Quarta-feira, 27 de maio de 2026
Por Redação O Sul | 1 de maio de 2017
O dono da construtora Andrade Gutierrez, Sérgio Andrade, será ouvido por investigadores da Operação Lava-Jato. Na colaboração premiada de executivos da empreiteira Odebrecht, ele foi citado como representante de sua empresa em negociações de propinas relacionadas às obras da Usina Hidrelétrica de Santo Antônio, no Rio Madeira.
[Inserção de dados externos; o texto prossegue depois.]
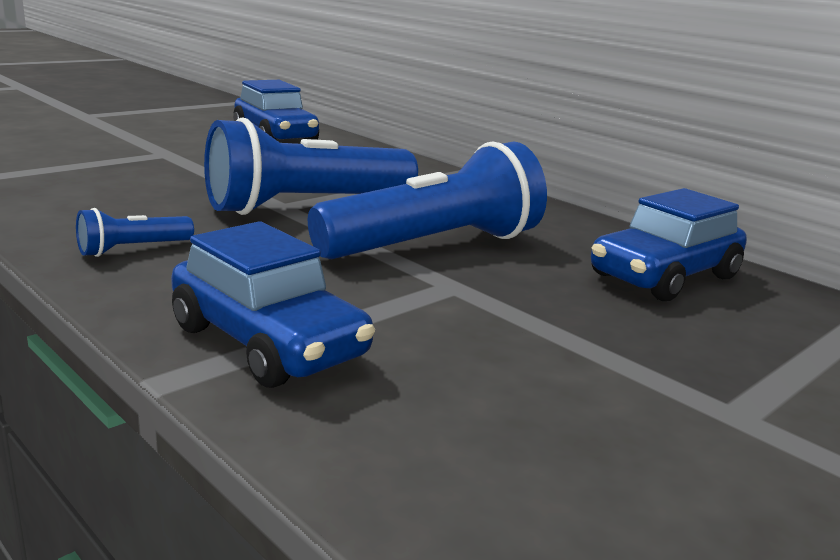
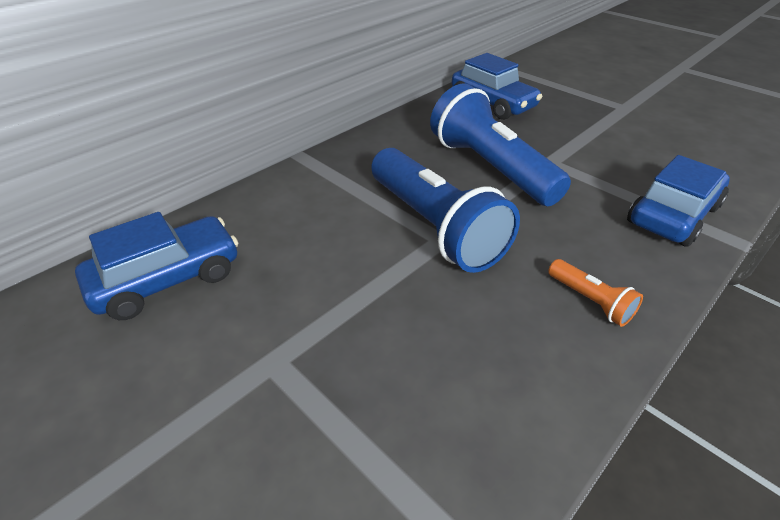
camera: 90 degrees left, 20 degrees up
blue flashlight [76,208,194,257] -> orange flashlight [548,259,643,327]

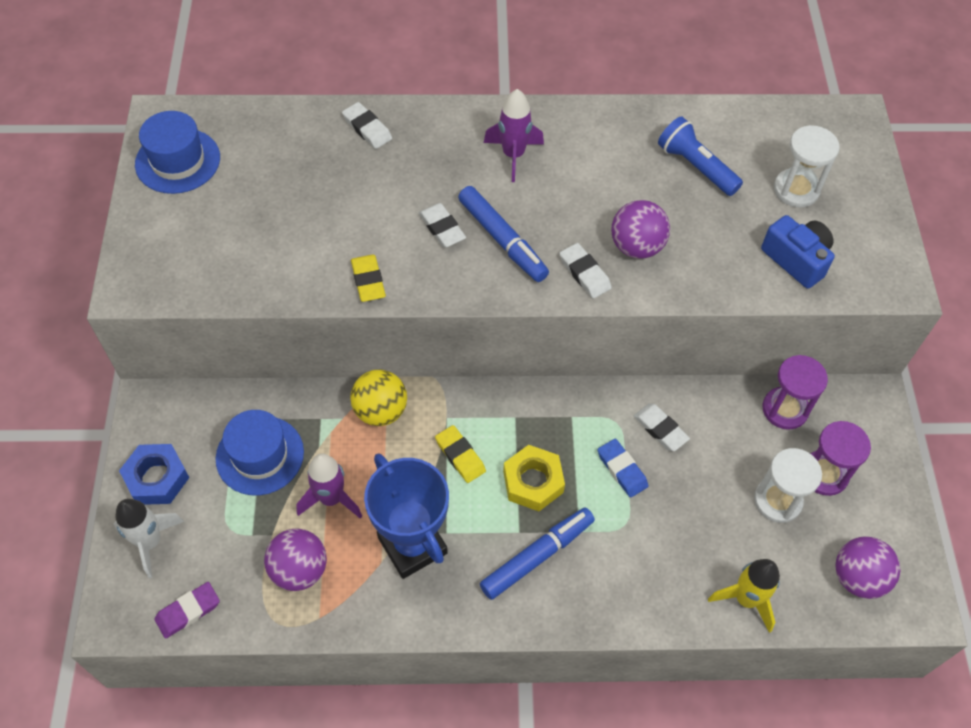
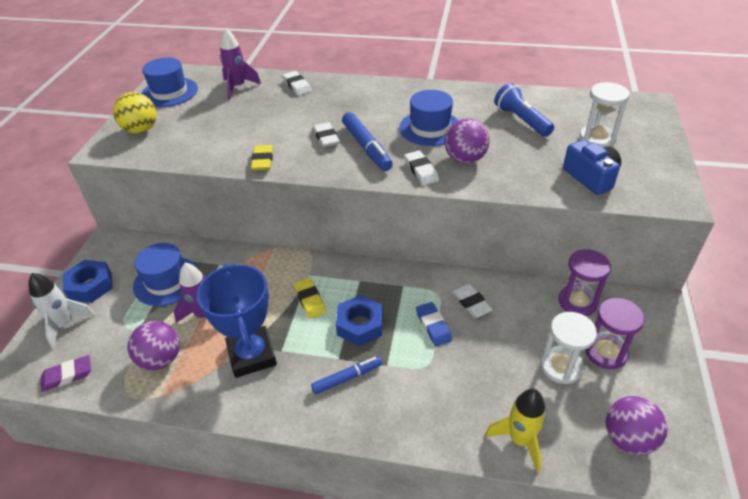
camera: 15 degrees right, 15 degrees down
yellow ball [350,370,407,426] -> yellow ball moved to [113,92,157,134]
blue marker [480,508,595,600] -> blue marker [311,356,382,394], size x0.66
purple rocket [484,89,544,182] -> purple rocket moved to [220,28,261,100]
yellow nut [503,445,565,511] -> blue nut [336,295,383,346]
none -> blue hat [399,90,459,146]

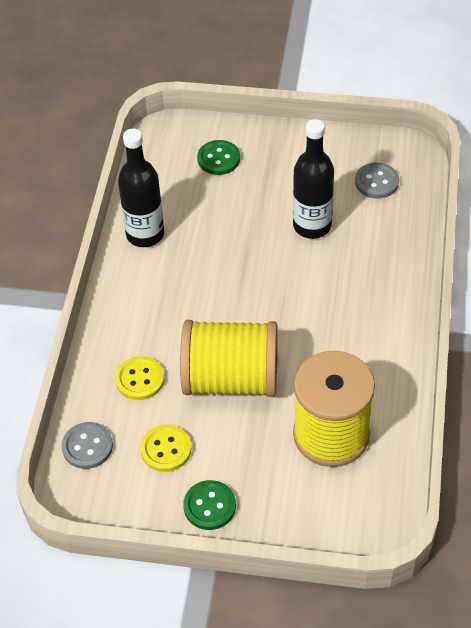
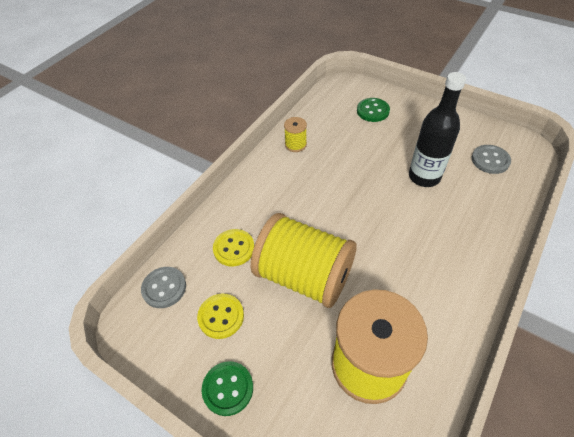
camera: 25 degrees right, 0 degrees up
black bottle [118,129,164,247] -> yellow spool [284,117,307,152]

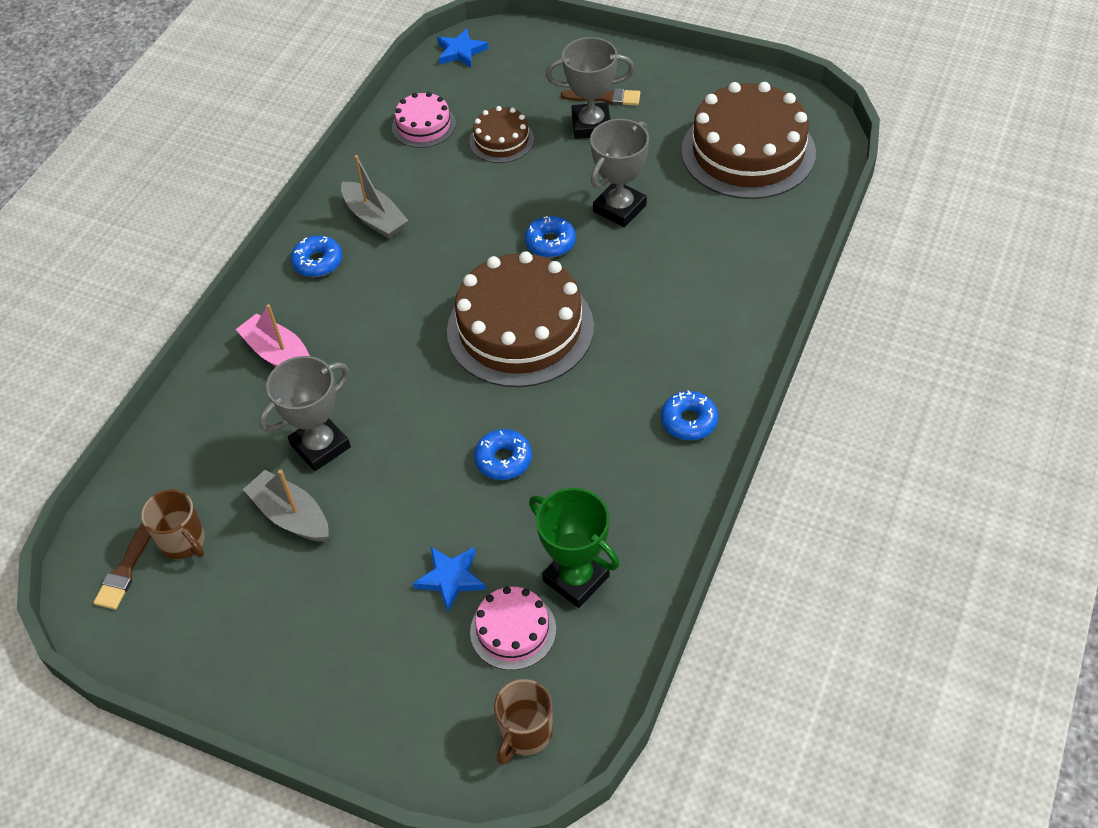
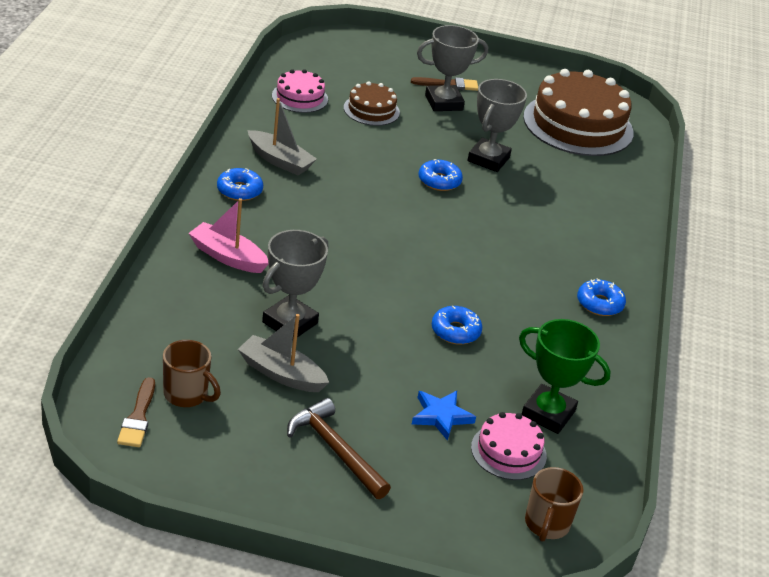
camera: 20 degrees left, 15 degrees down
blue star [437,28,489,67] -> none
brown cake [447,251,594,387] -> none
none -> brown hammer [287,398,391,499]

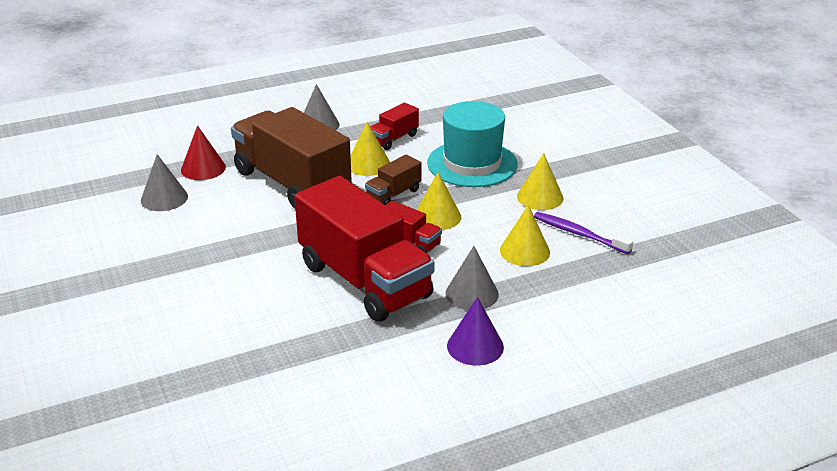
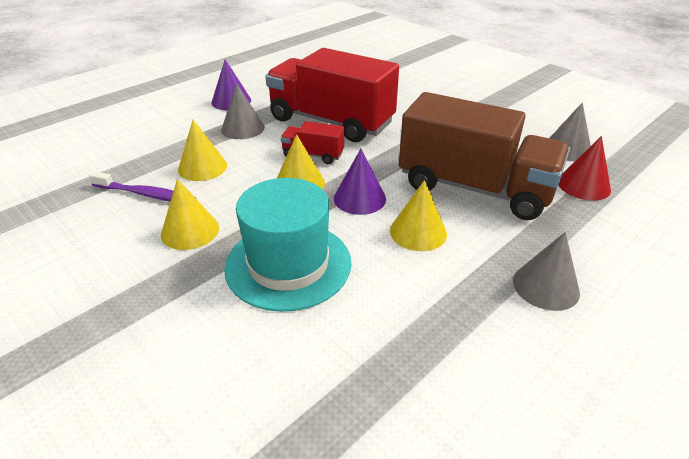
camera: 160 degrees right, 5 degrees up
brown truck [365,154,422,205] -> purple cone [334,149,386,215]
red truck [370,102,419,150] -> none

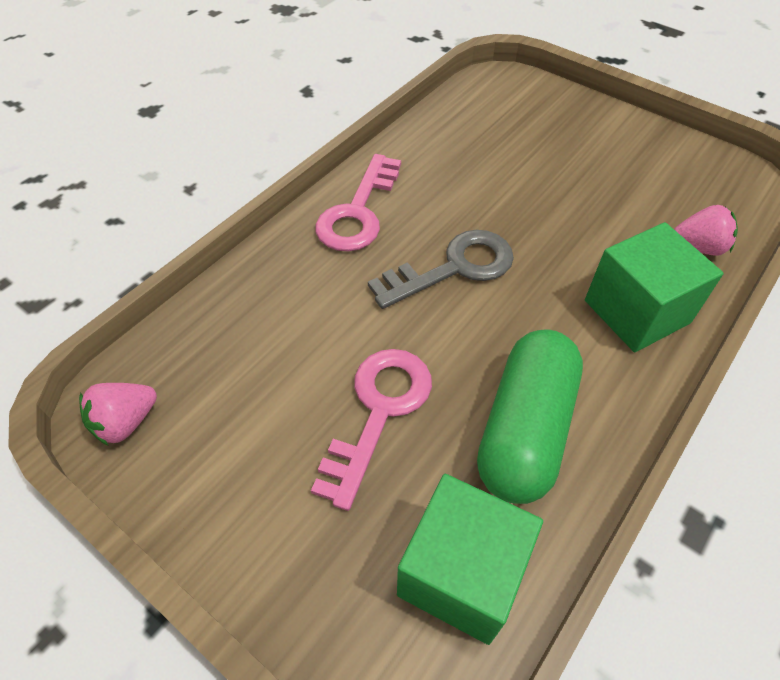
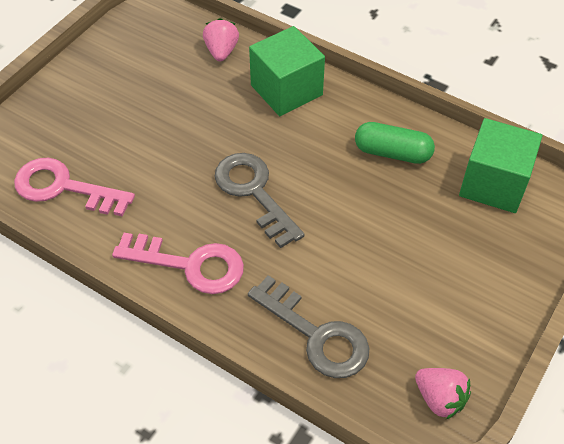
camera: 95 degrees left, 0 degrees up
pink key [311,349,432,511] -> pink key moved to [14,158,135,217]
green capsule [477,330,583,504] -> green capsule [355,122,435,164], size x0.66
none -> grey key [248,275,369,378]

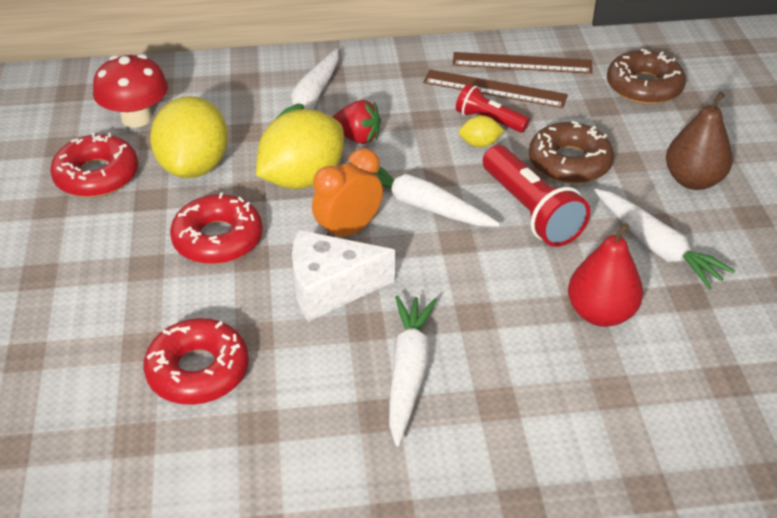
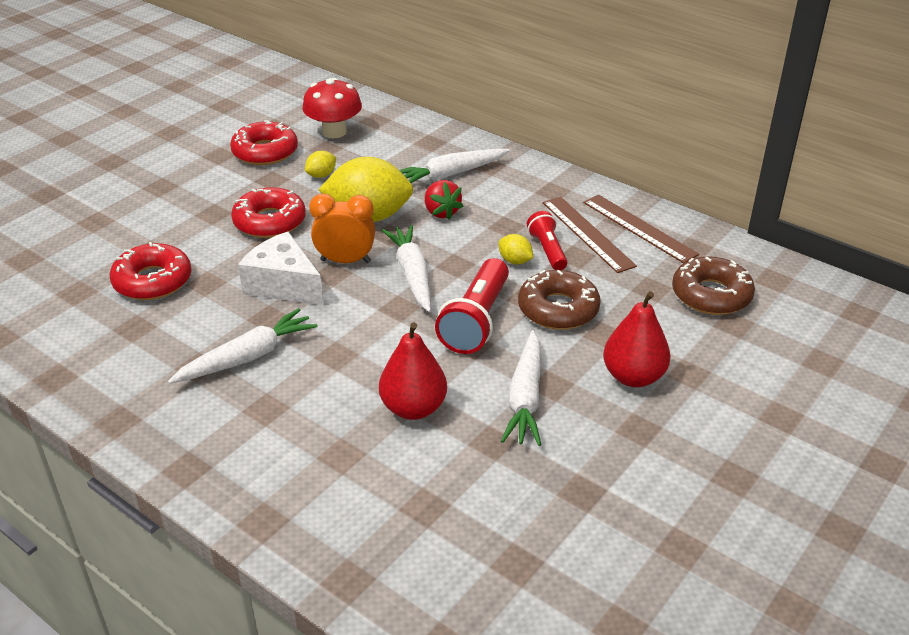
camera: 45 degrees right, 5 degrees down
yellow lemon [150,96,228,178] -> yellow lemon [305,151,336,178], size x0.44
brown pear [666,92,733,190] -> red pear [603,291,671,387]

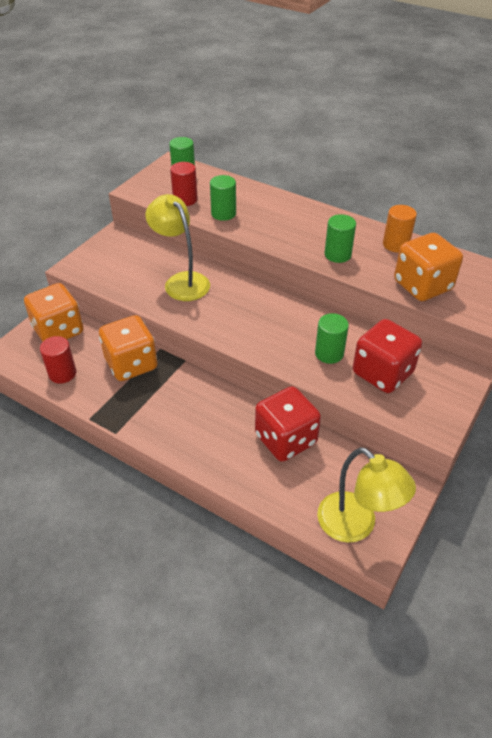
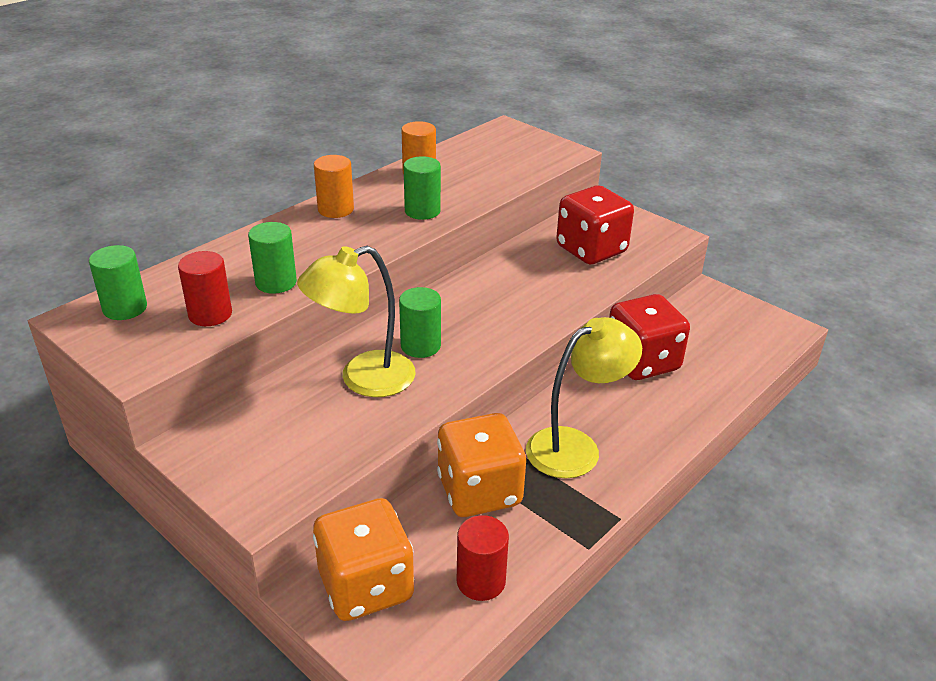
camera: 80 degrees left, 10 degrees down
green cylinder [315,313,349,364] -> green cylinder moved to [399,287,441,358]
yellow lamp [317,447,416,543] -> yellow lamp moved to [526,317,642,478]
orange dice [394,233,463,301] -> none
none -> orange cylinder [314,155,354,218]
Conforme um dos delatores, ele tratou pessoalmente de pagamentos que seriam direcionados ao senador Aécio Neves (PSDB-MG) e ao ex-deputado Eduardo Cunha (PMDB-RJ).
Principal acionista da Andrade Gutierrez, Sérgio até agora está imune, por conta do acordo fechado com o MPF (Ministério Público Federal). Após a delação da Odebrecht, porém, algumas empreiteiras estão sendo chamadas para uma espécie de “recall”, a fim de explicarem episódios não contemplados nos primeiros depoimentos.
Segundo pessoas próximas a Sérgio, ele se antecipou a uma convocação oficial dos procuradores, considerada inevitável. Ele não teria conhecimento de todo o assunto relacionado à Santo Antônio, mas conversou com o então presidente da Odebrecht, Marcelo Odebrecht, sobre pagamentos a políticos.
Em sua delação, Marcelo afirmou que fazia reuniões frequentes com Aécio em razão do papel da Cemig (Companhia Energética de Minas Gerais), que era sócia da usina, e que Sérgio participava desses encontros. Na época, Aécio era governador de Minas Gerais (2003-2010) e a Andrade Gutierrez, acionista da Cemig.